Friday 30 June 2017
Making a splash and smiling in the cold
There was something for everyone at the Cold Water Swimming Championships at Tooting Bec Lido in January: medals for the fastest, an award for the best hat and a mass jumpin for Crisis, the charity tackling homelessness.
It was a day of cold blue therapy, when volunteer marshals lined up more than 600 competitors for 114 races at intervals timed to the second. The water was just 1.5°C, but there was barely time for swearing at that first freezing slap.
This cold hits you over the head. There’s no subtlety about it. It’s like panto, with brash fun, broad humour and loud outfits. People swim in glitter lipstick, joke-shop wigs and their boldest swimwear. Homemade hats feature monuments and anemones, igloos and an enormous iceberg lettuce.
It’s easy to forget that for some, it’s not just the taking part. This is a day of competition – there are medals to be won and official adjudicators keeping time.

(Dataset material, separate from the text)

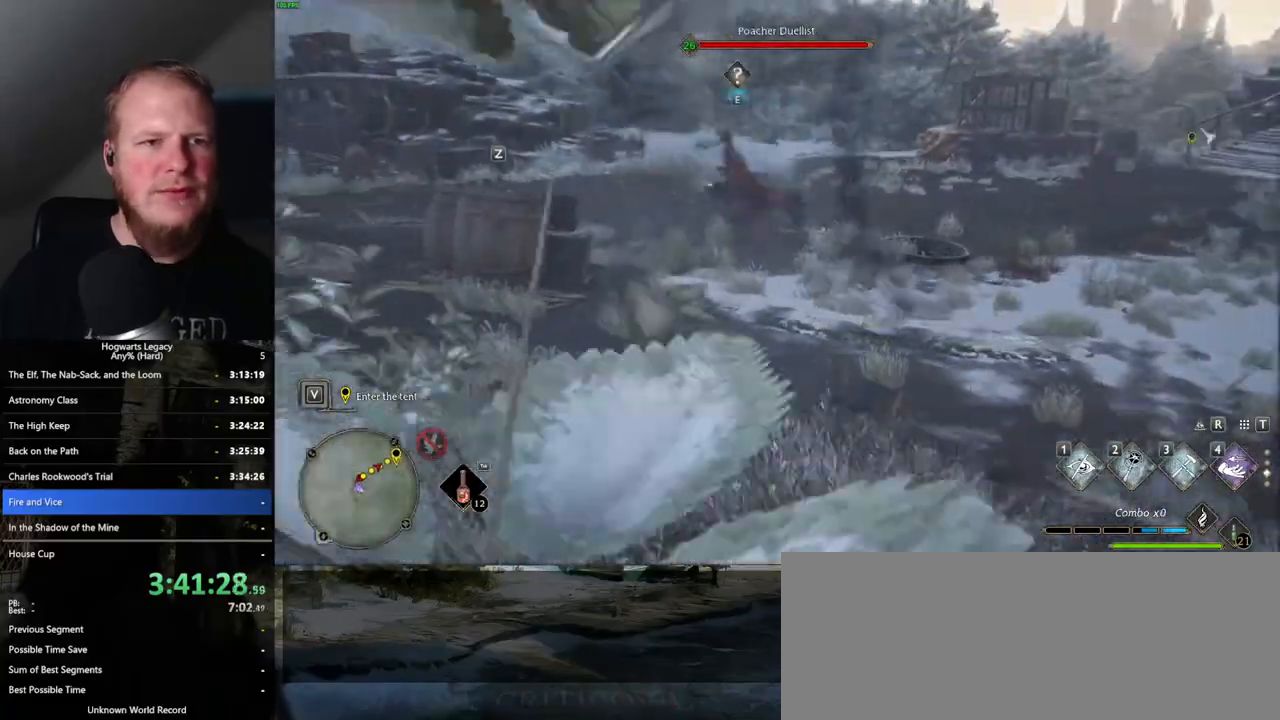
{"keys": ["w"], "mouse": [], "events": [[350, "d", "up"]]}
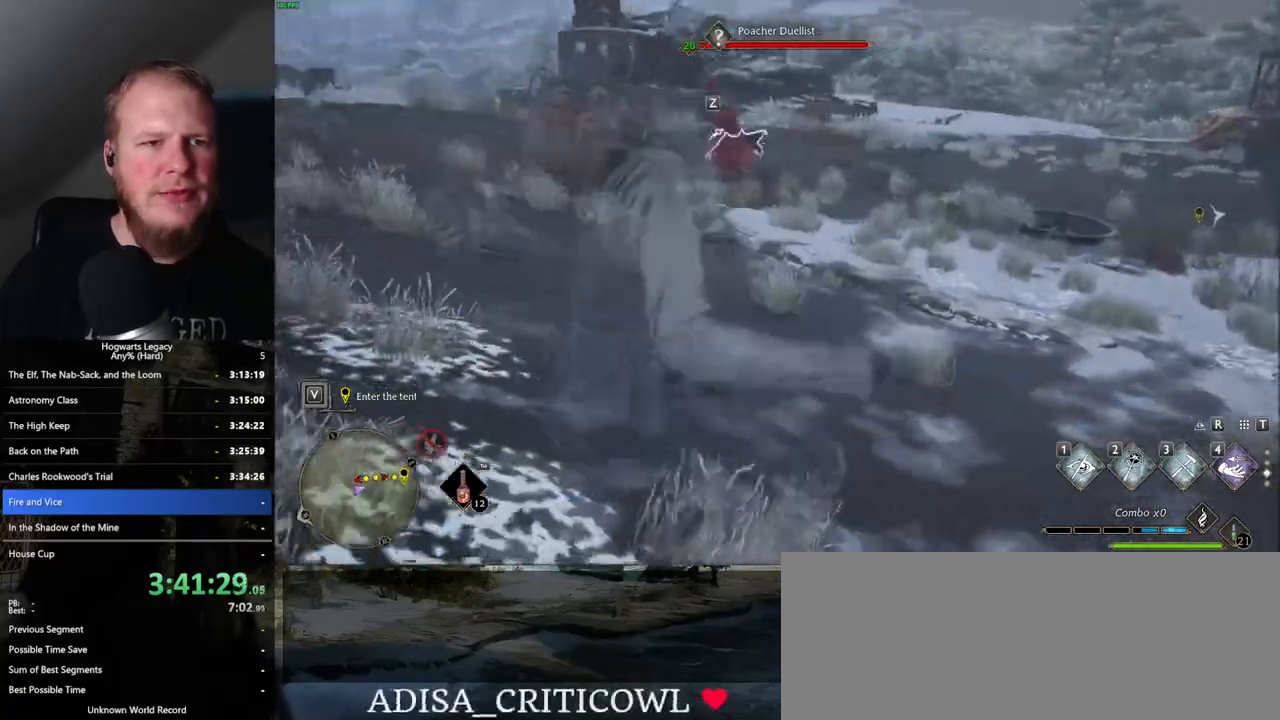
{"keys": ["w"], "mouse": ["mb5"], "events": [[400, "mouse_mb5", "down"]]}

People may take it seriously, but you would still be hard pushed to find a serious face. “You look so happy,” I said to one swimmer. “I’m always happy when I come out of the water,” he replied. The oldest competitor was 77, the youngest 14. There is no defining feature of the cold water swimmer, just maybe that post-swim smile. “How was it?” I asked one member of the Chilly Nipples relay team. “Terrible!” she replied. “But I enjoyed it.” Relay team names are a study in themselves. Some set a false trail (Munich Cricket Club), some are random (Cashier Number One Please) and some represent important work (International Institute for Swim Cake Studies).
This was a day run by volunteers, who hung the bunting, built the milk carton igloo floating in the pool and handed swimmers their clothes as they got out. In the grandstand, supporters whooped, hollered and blew their horns.
A man in a polar bear onesie with sequin knickers sold raffle tickets. A small dude dressed in fur with a pink inflatable guitar sold fairy cakes from a basket. Volunteers bought trays of soup and bread round for other volunteers. This is the wonderful community of swimmers, inclusive and happy and creative and kind – it’s only cold in the water.